Sometimes it is necessary to compute products of the form

\[b_i = \prod_{j \neq i} a_i\]

for an array \(a\) - in the following I call this the leave-one-out (or loo) product.

A naive numpy one line implementation is

b = np.prod(a) / a

but this is numerically unstable when some \(a_i\) are close to zero.
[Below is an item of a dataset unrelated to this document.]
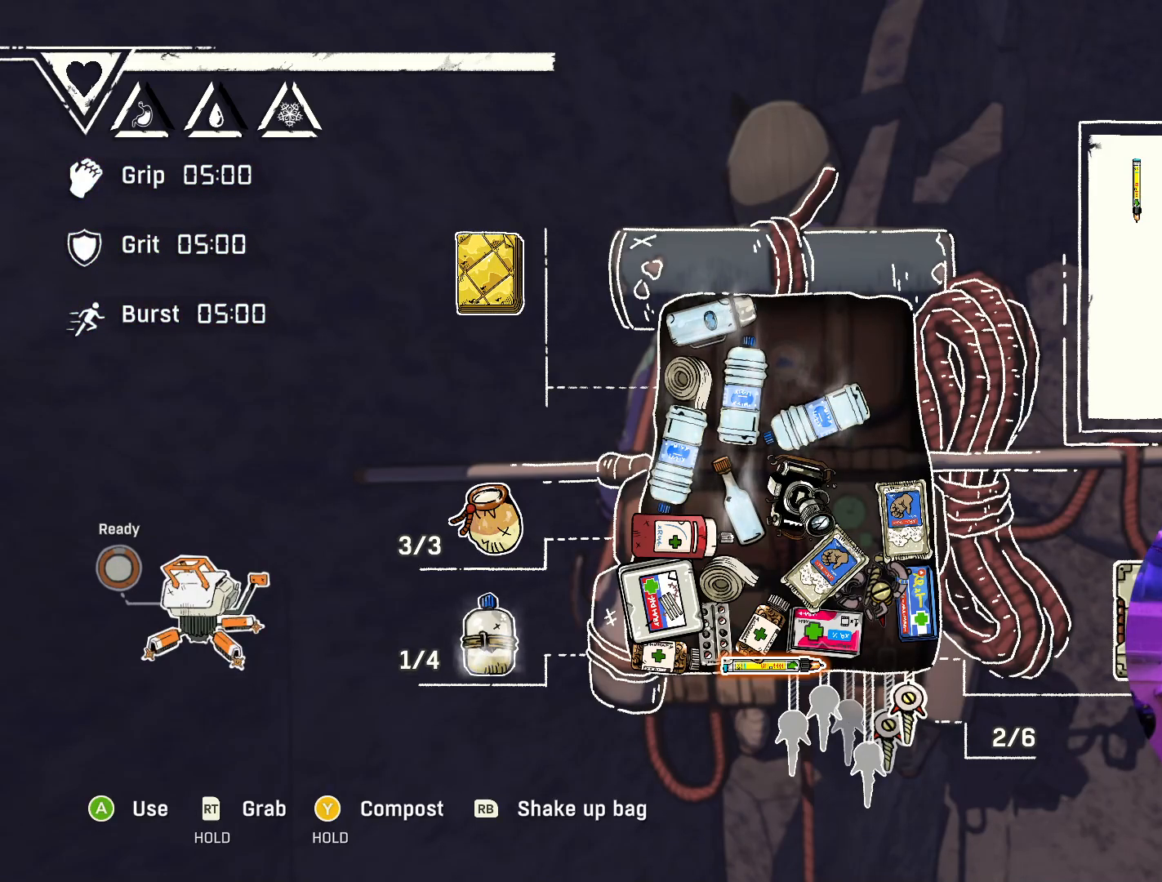
{"buttons": [], "left_stick": "center", "right_stick": "center", "events": []}
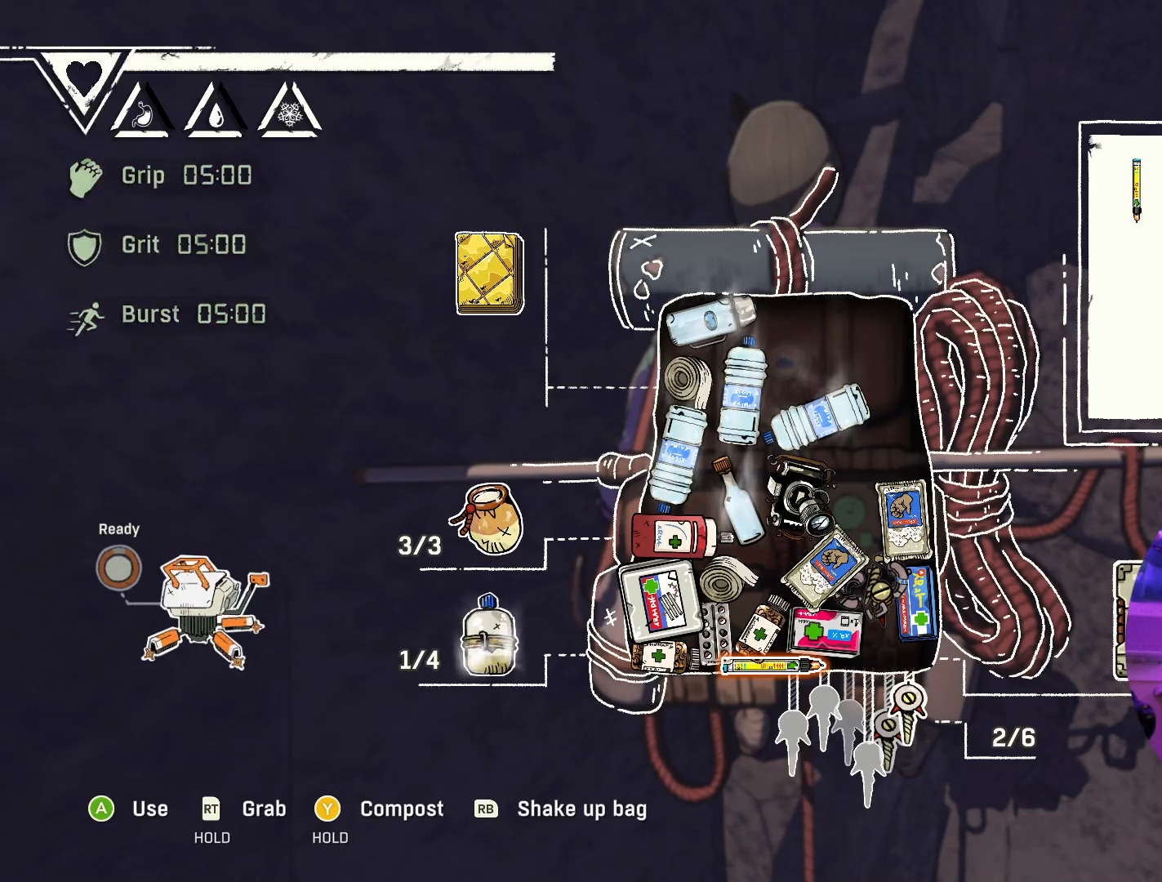
{"buttons": [], "left_stick": "center", "right_stick": "center", "events": []}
In fact, if one of the \(a_i\) is numerically indistinguishable from zero this method fails completely.

Luckily, there is a simple recursive method based on message passing (see e.g. this book, ch. 16) that avoids divisions.

Just rewrite

\[\begin{align} L_i &= \prod_{j < i} a_i \\ R_i &= \prod_{j > i} a_i \\ b_i &= L_i R_i \end{align}\]

Then both \(L\) and \(R\) can be computed recursively like

\[\begin{align} L_1 &= 1 \\ L_{i + 1} &= L_i a_i \end{align}\]

and similarly for \(R\).

With proper implementation, this yields \(O(N)\) run time and \(O(1)\) memory overhead:

import numpy as np
import numba

@numba.njit
def prod_loo(a):
    """Evaluate the leave-one-out product of a one-dimensional array."""
    LR = 1
    res = np.empty_like(a)
    n = a.size
    # left-to-right pass
    for i in range(n):
        res[i] = LR
        LR *= a[i]
    # right-to-left pass
    LR = 1
    for i in range(n - 1, -1, -1):
        res[i] *= LR
        LR *= a[i]
    return res

When compiled with numba, this can actually be faster than the naive implementation:

>>> a = 1. + np.random.uniform(-.01, .01, size=100)
>>> %timeit np.prod(a) / a
15 µs ± 215 ns per loop (mean ± std. dev. of 7 runs, 100000 loops each)

>>> %timeit prod_loo(a)
1.91 µs ± 32.7 ns per loop (mean ± std. dev. of 7 runs, 1000000 loops each)

Note that underflow and overflow of the result for many large or small inputs is still an issue. However, the basic logic carries over to the log-domain - doing sums when some terms can be \(-\infty\).